- [RECORDS FOR THE EXERCISE]:
◆ ◆ ◆ ◆ ◆ ◆ ◆

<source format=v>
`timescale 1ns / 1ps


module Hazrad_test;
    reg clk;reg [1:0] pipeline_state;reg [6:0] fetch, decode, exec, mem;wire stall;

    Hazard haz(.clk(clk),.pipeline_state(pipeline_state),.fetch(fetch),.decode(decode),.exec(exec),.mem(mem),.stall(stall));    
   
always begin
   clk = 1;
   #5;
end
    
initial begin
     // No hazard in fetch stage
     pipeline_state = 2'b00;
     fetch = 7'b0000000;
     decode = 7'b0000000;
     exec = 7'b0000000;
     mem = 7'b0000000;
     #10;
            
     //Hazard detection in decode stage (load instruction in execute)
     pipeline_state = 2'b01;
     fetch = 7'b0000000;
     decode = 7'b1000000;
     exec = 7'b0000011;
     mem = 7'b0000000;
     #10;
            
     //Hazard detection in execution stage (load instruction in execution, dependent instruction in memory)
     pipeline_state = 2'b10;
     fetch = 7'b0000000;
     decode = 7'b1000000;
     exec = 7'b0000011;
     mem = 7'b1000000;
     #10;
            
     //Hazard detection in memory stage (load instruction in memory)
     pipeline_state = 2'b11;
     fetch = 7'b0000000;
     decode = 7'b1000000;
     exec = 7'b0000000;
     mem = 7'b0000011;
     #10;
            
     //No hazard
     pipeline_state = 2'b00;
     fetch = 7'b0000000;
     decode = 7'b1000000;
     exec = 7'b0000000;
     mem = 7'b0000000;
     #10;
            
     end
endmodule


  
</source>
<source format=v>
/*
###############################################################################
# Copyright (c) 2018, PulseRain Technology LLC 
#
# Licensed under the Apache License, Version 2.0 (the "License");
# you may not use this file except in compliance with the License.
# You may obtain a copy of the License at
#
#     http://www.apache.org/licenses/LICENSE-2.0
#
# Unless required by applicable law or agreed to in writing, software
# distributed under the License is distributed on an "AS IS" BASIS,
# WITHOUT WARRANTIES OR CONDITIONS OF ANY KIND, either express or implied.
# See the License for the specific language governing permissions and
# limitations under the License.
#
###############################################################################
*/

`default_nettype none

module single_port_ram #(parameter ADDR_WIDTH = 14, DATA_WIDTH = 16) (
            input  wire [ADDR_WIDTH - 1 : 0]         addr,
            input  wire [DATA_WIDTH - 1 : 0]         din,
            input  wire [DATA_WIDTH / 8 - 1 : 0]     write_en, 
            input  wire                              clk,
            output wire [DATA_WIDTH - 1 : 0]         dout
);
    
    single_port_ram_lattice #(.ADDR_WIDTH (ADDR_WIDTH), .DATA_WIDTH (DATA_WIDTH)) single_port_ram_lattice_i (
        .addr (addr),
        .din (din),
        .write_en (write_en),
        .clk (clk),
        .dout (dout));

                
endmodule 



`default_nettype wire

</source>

◆ ◆ ◆ ◆ ◆ ◆ ◆

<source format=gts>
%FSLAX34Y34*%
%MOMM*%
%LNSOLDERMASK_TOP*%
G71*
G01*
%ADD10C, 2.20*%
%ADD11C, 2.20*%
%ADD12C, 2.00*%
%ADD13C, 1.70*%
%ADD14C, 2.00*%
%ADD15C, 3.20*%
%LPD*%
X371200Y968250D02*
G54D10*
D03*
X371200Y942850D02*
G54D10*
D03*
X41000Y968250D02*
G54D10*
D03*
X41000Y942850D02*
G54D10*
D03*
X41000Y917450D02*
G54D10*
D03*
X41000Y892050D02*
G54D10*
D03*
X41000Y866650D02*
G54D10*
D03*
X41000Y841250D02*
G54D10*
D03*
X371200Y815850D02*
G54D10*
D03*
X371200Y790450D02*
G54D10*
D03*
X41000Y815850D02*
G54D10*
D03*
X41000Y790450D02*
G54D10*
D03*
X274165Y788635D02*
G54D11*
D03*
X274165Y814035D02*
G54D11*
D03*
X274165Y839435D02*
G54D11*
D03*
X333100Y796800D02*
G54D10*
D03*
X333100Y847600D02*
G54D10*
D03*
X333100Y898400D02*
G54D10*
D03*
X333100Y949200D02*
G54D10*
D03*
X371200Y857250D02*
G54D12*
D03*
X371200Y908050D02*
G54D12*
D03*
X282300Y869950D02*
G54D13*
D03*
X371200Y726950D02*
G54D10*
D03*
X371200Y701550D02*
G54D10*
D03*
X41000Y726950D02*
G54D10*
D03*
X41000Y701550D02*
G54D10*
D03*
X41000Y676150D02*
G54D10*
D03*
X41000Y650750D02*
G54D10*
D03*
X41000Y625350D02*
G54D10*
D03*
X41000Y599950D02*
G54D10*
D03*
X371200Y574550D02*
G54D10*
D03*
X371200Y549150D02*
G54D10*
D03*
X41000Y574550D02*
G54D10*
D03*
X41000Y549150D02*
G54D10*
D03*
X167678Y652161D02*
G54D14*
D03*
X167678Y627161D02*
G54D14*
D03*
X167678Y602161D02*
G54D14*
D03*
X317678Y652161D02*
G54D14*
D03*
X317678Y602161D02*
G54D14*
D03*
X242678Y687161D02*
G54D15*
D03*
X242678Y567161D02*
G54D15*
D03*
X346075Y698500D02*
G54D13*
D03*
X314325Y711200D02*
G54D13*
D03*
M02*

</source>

◆ ◆ ◆ ◆ ◆ ◆ ◆

- [THE TASK]: The lines to return are those with the string "stall" in them; copy each from the entries above.

- [RESULT]:
    reg clk;reg [1:0] pipeline_state;reg [6:0] fetch, decode, exec, mem;wire stall;
    Hazard haz(.clk(clk),.pipeline_state(pipeline_state),.fetch(fetch),.decode(decode),.exec(exec),.mem(mem),.stall(stall));    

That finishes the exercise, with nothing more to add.